#### [Activity]
The lines below from the one with "hfov_deg: 39.4" up to and including the one with "vfov_deg: 73.0" are what you should set down, exactly and without pictures.

#### [Provided data]
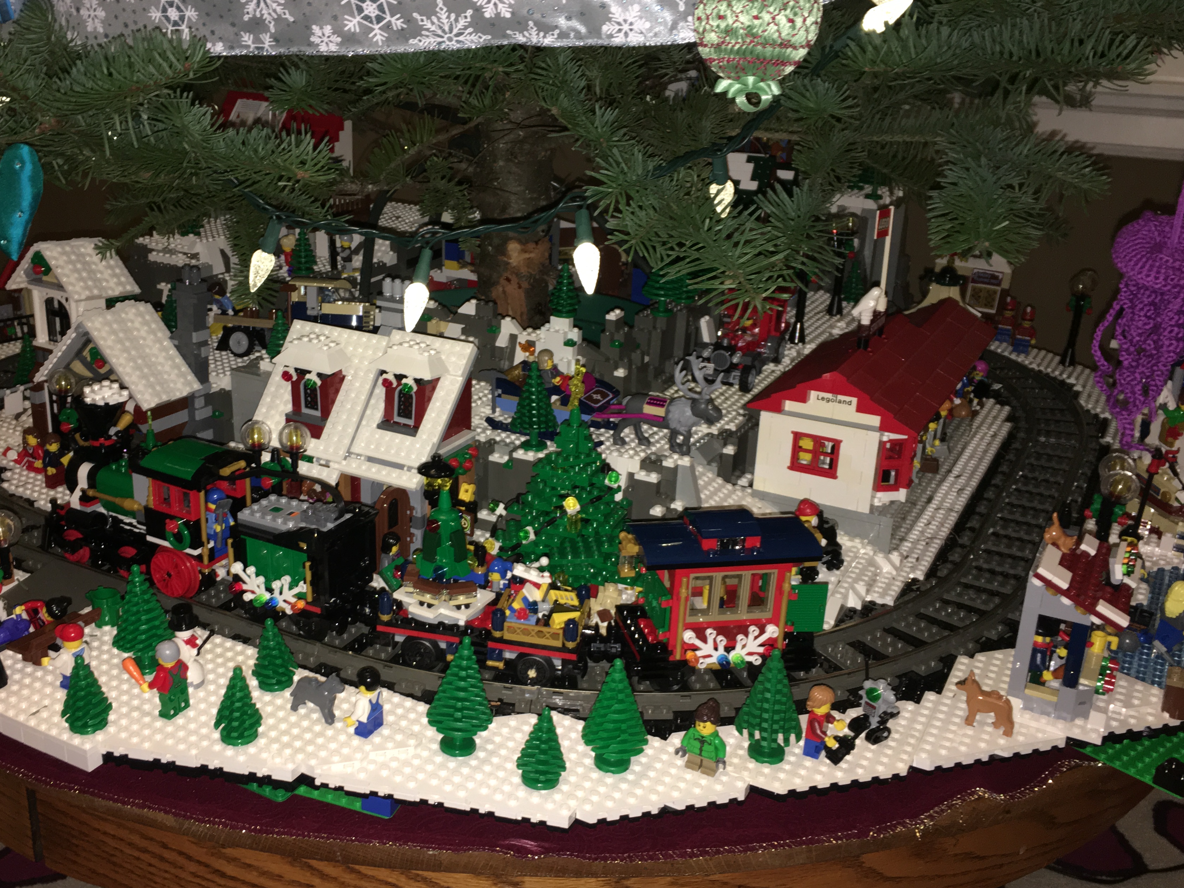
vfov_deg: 40.7
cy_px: 455
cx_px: 481
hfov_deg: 52.3
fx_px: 1197
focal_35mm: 35
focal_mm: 4.15
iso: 64
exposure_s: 1/16
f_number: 2.2
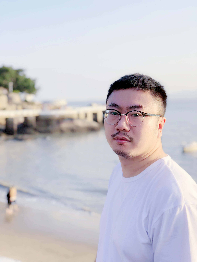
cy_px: 131
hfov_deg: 28.0
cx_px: 98
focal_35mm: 52
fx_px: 395
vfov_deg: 36.8
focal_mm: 6
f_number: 2.4
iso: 16
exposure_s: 1/255
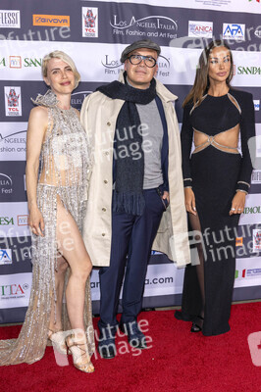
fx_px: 365
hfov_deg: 39.4
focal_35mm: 34
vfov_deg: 56.5
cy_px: 196
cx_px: 130
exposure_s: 1/200
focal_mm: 33.5
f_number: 5.6
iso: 800
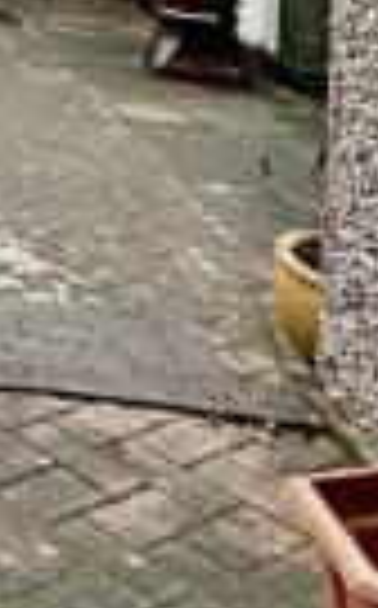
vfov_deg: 27.1
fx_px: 1058
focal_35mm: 64
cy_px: -173
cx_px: -718
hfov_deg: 11.9
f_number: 2.2
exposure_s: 1/99
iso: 200
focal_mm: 2.22
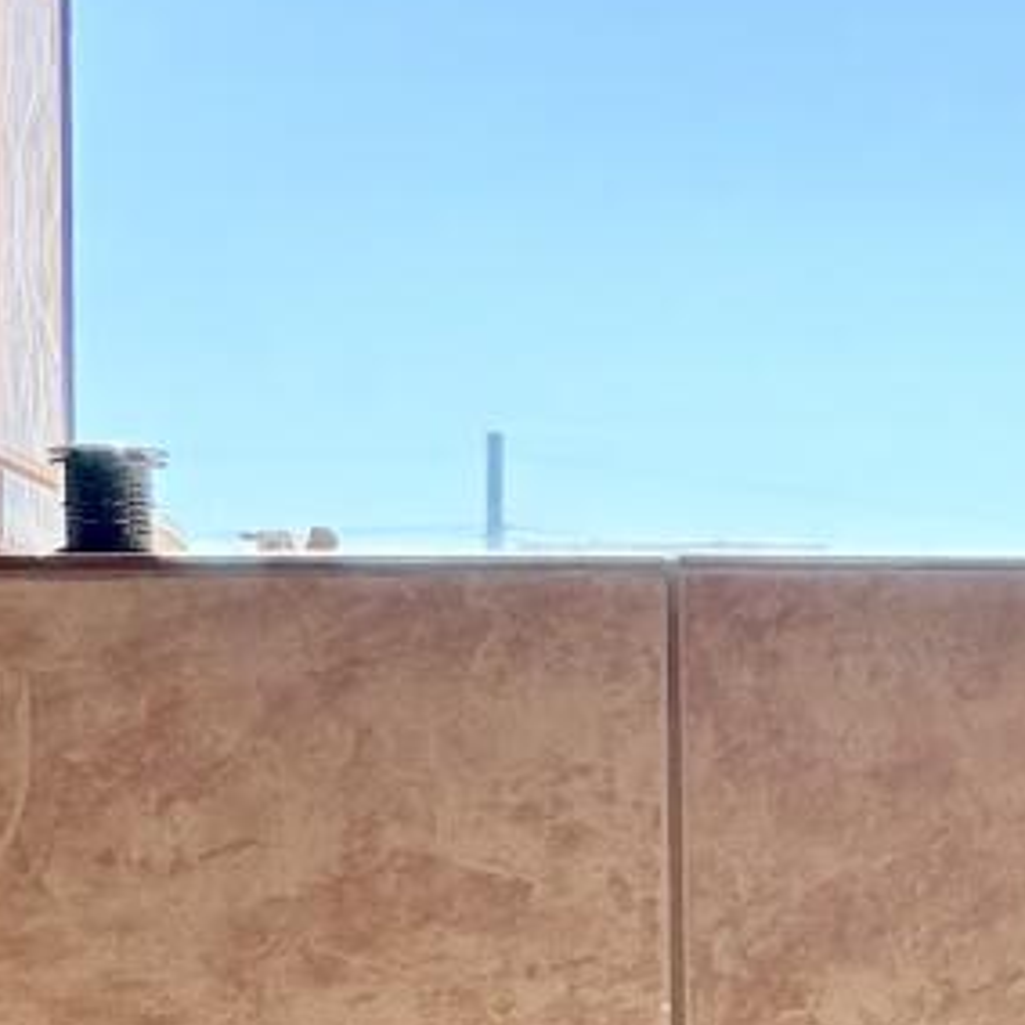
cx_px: 1519
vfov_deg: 10.6
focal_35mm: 162
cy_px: 1191
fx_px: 5427
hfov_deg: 10.4
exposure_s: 1/437
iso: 50
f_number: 1.6
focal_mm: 5.96
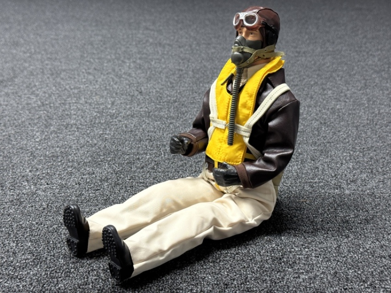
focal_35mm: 48
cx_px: 196
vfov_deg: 30.3
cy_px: 146
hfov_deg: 39.7
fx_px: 542
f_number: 1.78
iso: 125
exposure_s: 1/100
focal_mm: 6.76
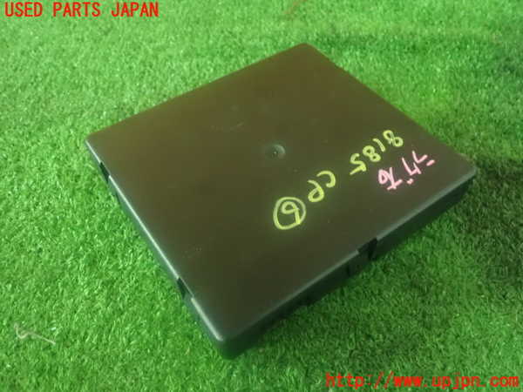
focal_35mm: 30
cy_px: 196
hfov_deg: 60.0
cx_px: 262
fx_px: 453
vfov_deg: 46.8
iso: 1600
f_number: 2.3
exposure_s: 1/15
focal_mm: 5.5
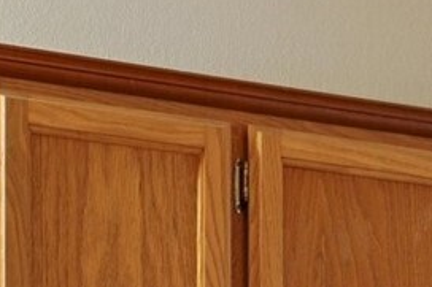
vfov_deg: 10.4
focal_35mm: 106
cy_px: 776
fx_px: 1271
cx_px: 88
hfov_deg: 19.1
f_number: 8
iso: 400
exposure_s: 1/6
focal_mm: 17
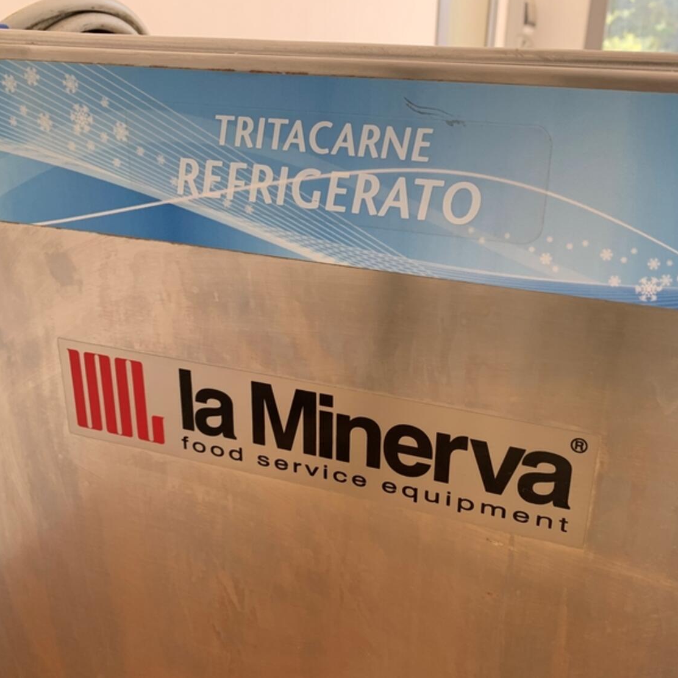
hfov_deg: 52.3
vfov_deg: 52.5
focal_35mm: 31
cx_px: 396
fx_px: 687
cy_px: 336
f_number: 1.8
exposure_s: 1/121
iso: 64
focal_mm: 4.25
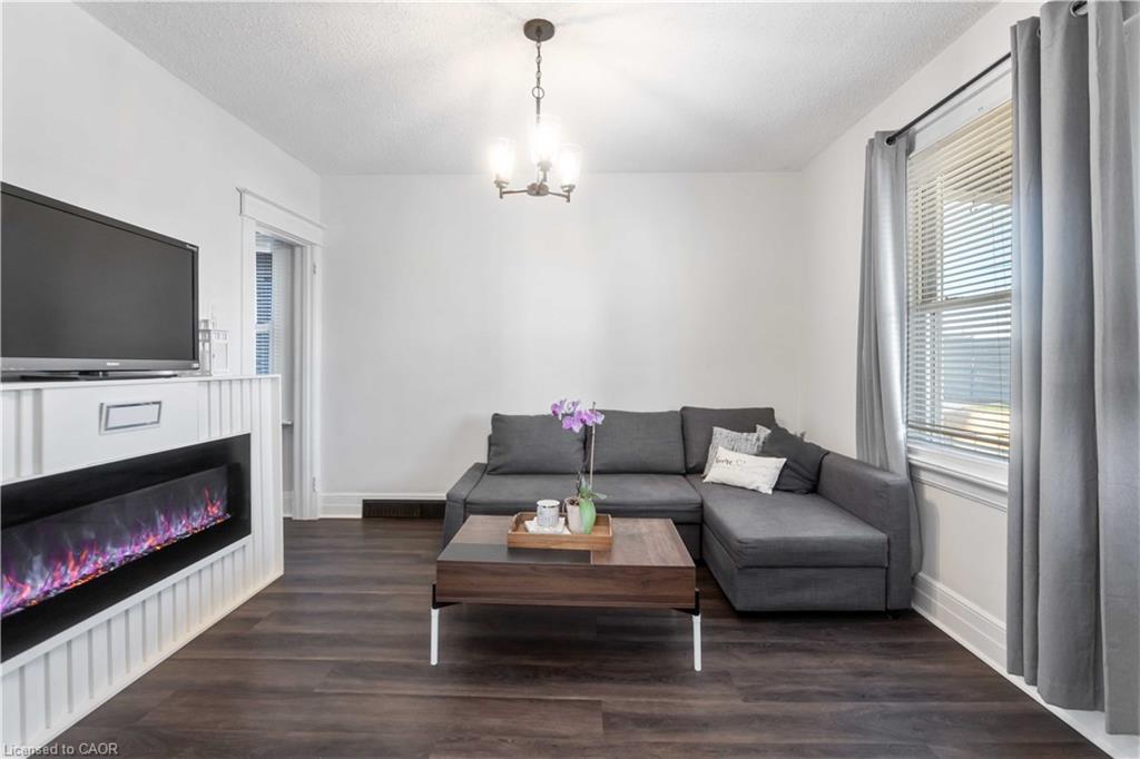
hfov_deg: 96.0
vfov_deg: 73.0
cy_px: 380
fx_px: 513
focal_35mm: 16
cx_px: 570
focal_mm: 10.8
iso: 320
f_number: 4
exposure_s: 1/30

#### [Answer box]
hfov_deg: 39.4
focal_35mm: 34
vfov_deg: 56.5
cy_px: 196
cx_px: 130
exposure_s: 1/200
focal_mm: 33.5
f_number: 5.6
iso: 800
vfov_deg: 27.1
fx_px: 1058
focal_35mm: 64
cy_px: -173
cx_px: -718
hfov_deg: 11.9
f_number: 2.2
exposure_s: 1/99
iso: 200
focal_mm: 2.22
cx_px: 1519
vfov_deg: 10.6
focal_35mm: 162
cy_px: 1191
fx_px: 5427
hfov_deg: 10.4
exposure_s: 1/437
iso: 50
f_number: 1.6
focal_mm: 5.96
focal_35mm: 48
cx_px: 196
vfov_deg: 30.3
cy_px: 146
hfov_deg: 39.7
fx_px: 542
f_number: 1.78
iso: 125
exposure_s: 1/100
focal_mm: 6.76
focal_35mm: 30
cy_px: 196
hfov_deg: 60.0
cx_px: 262
fx_px: 453
vfov_deg: 46.8
iso: 1600
f_number: 2.3
exposure_s: 1/15
focal_mm: 5.5
vfov_deg: 10.4
focal_35mm: 106
cy_px: 776
fx_px: 1271
cx_px: 88
hfov_deg: 19.1
f_number: 8
iso: 400
exposure_s: 1/6
focal_mm: 17
hfov_deg: 52.3
vfov_deg: 52.5
focal_35mm: 31
cx_px: 396
fx_px: 687
cy_px: 336
f_number: 1.8
exposure_s: 1/121
iso: 64
focal_mm: 4.25
hfov_deg: 96.0
vfov_deg: 73.0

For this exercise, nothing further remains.